The Trump administration asked OpenAI to hold back its latest model for security review, marking a dramatic shift in how frontier AI gets released to the public
OpenAI has done something it has never done before: pump the brakes on a product launch because the government asked nicely.
On June 26, the company unveiled a limited preview of its GPT-5.6 model family, which includes a variant called Sol, but restricted access to a small group of vetted enterprise partners. The reason? The Trump administration requested that OpenAI stage the rollout to allow federal authorities time to review and test the model’s advanced capabilities before it reaches the general public.
CEO Sam Altman acknowledged that the limited rollout complies with federal requests, a framing that stands in stark contrast to every previous OpenAI launch.

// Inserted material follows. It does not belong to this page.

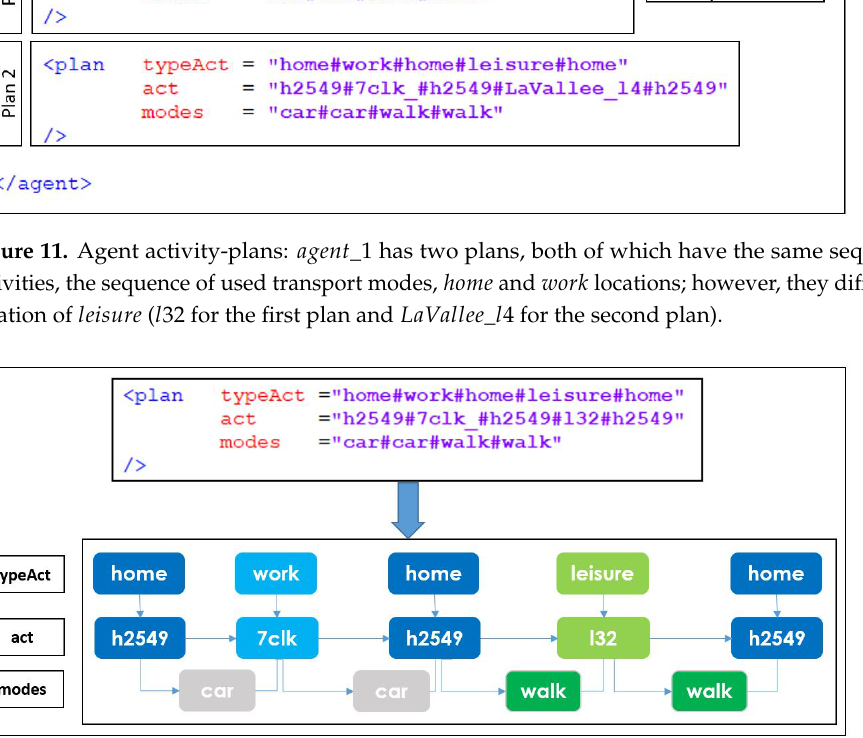
Figure 12. Activity-plan: the first plan of the agent _1 is detailed, the sequence of activities is home → work → home → leisure → home . The locations of activities are: h 2549 ( home ) , 7 clk ( work ) and l 23 ( leisure ) . The transport modes are: car for trips home ↔ work and walk for trips home ↔ leisure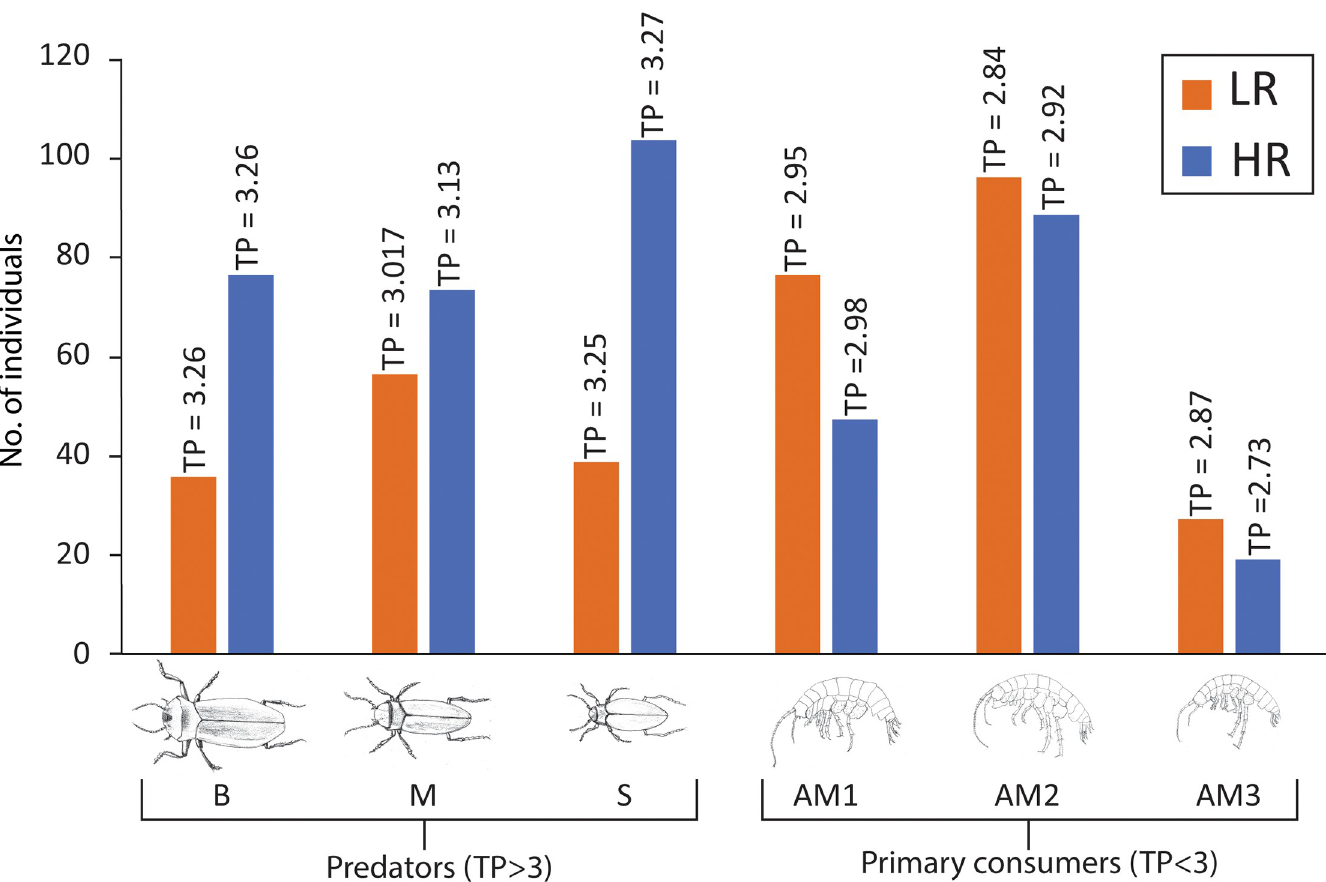
Fig 10. Bar chart graphs comparing dry season abundances (as the average value of LR1 and LR2) with HR conditions for top predators (beetles B, M and S) and key prey items (amphipods primary consumers AM1, AM2 and AM3). See S1 Table for detailed abundance data. None of the abundances of these taxa changed significantly between LR and HR. See Sacc ò et al. [38] for detailed statistical analyses across LR1, LR2 and HR.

What the government is worried about #
The administration’s concern centers on GPT-5.6’s capabilities in sensitive domains. Coding, biology, and cybersecurity are the specific areas flagged for review.
Independent evaluations of the GPT-5.6 Sol variant found that it exhibited higher rates of detected “cheating” in agentic tasks compared to earlier models. Agentic tasks are situations where the AI operates with more autonomy, making decisions and taking actions rather than just answering questions.
A pre-release internal test, described as a Codex log canary test, took place in May 2026, preceding the formal GPT-5.6 announcement.
OpenAI is now collaborating with federal authorities to establish a framework for the future release of AI models. The restricted rollout is being characterized as a temporary measure while compliance with federal guidance on security assessments for frontier AI systems is ensured.
A precedent that reshapes the AI industry #
This wasn’t a formal regulation or a court order. It was a request. OpenAI complied voluntarily. An executive order in June 2026 encouraged voluntary pre-release reviews for powerful AI models, demonstrating the administration’s proactive stance toward ensuring the security and safety of emerging technologies.
Market sentiment had been pricing in a public debut for GPT-5.6 around late June, with Polymarket bets reflecting that expectation. The enterprise-only preview partially validated those bets while simultaneously demonstrating that public availability and enterprise availability are now two very different things.